Эйзенштейна чрезвычайно заинтересовала связь разных жанров древнекитайской литературы с типом вдыхания (PC: 76–77), предполагающаяся по гипотезе, на много столетий предвосхитившей смелые выводы Выготского – друга Эйзенштейна: в некоторых жанрах древнекитайских стихов обязателен глубокий вздох, приходящийся на месте цезуры в каждом стихе. Изложенное Эйзенштейном представление о «прописи», которую произведение искусства сообщает человеку, его воспринимающему, близко к пониманию процесса восприятия речи в психолингвистике, где предполагается, что слушатель синтезирует воспринимаемые фразы по тем же правилам, которые используются говорящим.
Наибольший интерес высказывания Эйзенштейна об экстазе имеют не в той части, где они касаются рецептуры экстатического творчества, а там где изучение экстаза связывается с проблематикой регресса к низшим формам (в этом же духе можно оценить и новейшие труды Мирче Эллиаде о шаманизме и технике экстаза) и с установлением связей между структурой произведения и психологическими структурами. Описание архитектурных форм у Гоголя Эйзенштейн рассматривает и как раскрытие Гоголем «экстатической природы своей натуры», и как выражение некоторых принципов «предпосылочных устремлений нашей природы» (т. 3: 192). Искусство предопределено человеческой природой.

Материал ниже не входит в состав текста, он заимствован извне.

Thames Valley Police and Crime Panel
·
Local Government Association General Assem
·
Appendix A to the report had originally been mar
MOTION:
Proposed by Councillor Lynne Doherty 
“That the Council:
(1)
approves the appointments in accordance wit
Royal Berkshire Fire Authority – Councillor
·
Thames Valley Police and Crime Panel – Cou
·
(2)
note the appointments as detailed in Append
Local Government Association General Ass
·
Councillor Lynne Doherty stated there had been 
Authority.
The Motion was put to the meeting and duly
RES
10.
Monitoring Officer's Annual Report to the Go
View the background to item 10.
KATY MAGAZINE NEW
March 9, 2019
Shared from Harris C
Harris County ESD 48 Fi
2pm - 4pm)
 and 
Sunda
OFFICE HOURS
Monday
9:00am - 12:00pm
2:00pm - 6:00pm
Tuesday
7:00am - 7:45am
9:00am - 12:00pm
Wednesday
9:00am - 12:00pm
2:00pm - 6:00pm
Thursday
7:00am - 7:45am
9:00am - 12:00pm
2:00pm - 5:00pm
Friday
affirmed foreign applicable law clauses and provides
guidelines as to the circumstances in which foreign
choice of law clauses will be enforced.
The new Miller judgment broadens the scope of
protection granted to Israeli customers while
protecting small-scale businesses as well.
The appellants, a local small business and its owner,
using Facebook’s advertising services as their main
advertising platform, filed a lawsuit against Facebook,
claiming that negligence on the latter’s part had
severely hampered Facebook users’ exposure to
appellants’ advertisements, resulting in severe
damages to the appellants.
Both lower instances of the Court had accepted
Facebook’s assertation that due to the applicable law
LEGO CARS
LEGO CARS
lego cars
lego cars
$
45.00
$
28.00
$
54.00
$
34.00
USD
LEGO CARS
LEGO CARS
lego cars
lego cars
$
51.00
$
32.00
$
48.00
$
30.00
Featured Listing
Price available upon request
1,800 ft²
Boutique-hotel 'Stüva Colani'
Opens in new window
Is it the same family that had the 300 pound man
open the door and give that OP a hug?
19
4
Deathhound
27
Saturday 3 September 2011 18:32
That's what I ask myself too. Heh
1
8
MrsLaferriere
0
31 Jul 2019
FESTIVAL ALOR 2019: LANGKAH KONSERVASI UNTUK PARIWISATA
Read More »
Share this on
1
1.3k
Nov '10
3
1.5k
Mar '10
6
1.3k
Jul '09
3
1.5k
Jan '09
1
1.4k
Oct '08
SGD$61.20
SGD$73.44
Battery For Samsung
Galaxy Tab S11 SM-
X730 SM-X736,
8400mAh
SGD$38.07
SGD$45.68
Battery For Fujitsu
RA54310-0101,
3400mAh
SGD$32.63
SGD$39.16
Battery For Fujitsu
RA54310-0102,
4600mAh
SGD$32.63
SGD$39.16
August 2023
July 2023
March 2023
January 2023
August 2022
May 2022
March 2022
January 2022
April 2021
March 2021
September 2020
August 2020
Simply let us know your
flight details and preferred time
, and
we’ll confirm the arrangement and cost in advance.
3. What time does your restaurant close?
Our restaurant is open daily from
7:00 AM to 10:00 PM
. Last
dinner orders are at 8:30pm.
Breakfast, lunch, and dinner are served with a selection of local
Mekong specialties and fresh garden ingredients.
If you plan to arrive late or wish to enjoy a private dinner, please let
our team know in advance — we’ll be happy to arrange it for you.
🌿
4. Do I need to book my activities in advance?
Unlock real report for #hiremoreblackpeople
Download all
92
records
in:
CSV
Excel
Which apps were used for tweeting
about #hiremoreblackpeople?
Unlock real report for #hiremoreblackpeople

Схему композиции патетических произведений он мыслил как сколок с закономерностей «ежесекундного становления и развития вселенной» (т. 3: 202). По его словам, те же переживания лежат в основе представлений мистических и пантеистических, но его интересовал более глубокий уровень, позволяющий объяснить эти последние, но к ним не сводящийся.
Психологически и социологически исключительный интерес представляет столь напряженное внимание к технике экстатического слияния со всей природой у художника, в высокой степени связанного по своим эстетическим истокам с разладом искусства начала века, его дисгармоничностью.
Искусство, по Эйзенштейну, непосредственно отображает структурные закономерности природы. Резонанс, как явление природы. первоначально прямо передается «перезвоном» (как в древнекитайском искусстве) и лишь позднее становится приемом искусства – повтором (т. 3: 274). Особенно близки Эйзенштейну были современные идеи синтеза наук о неорганической и органической природе (т. 3: 189).
В очень глубоком смысле слова Эйзенштейн понимал исследование искусства в духе современной бионики – науки, исследующей некоторые общие принципы построения биологических систем с тем, чтобы перенести их на построение систем конструируемых. Эйзенштейна особенно привлекали такие случаи, когда «произведение искусства – искусственное произведение – построено по тем же законам, по которым построены явления неискусственные – “органические”, явления природы» (т. 3: 46).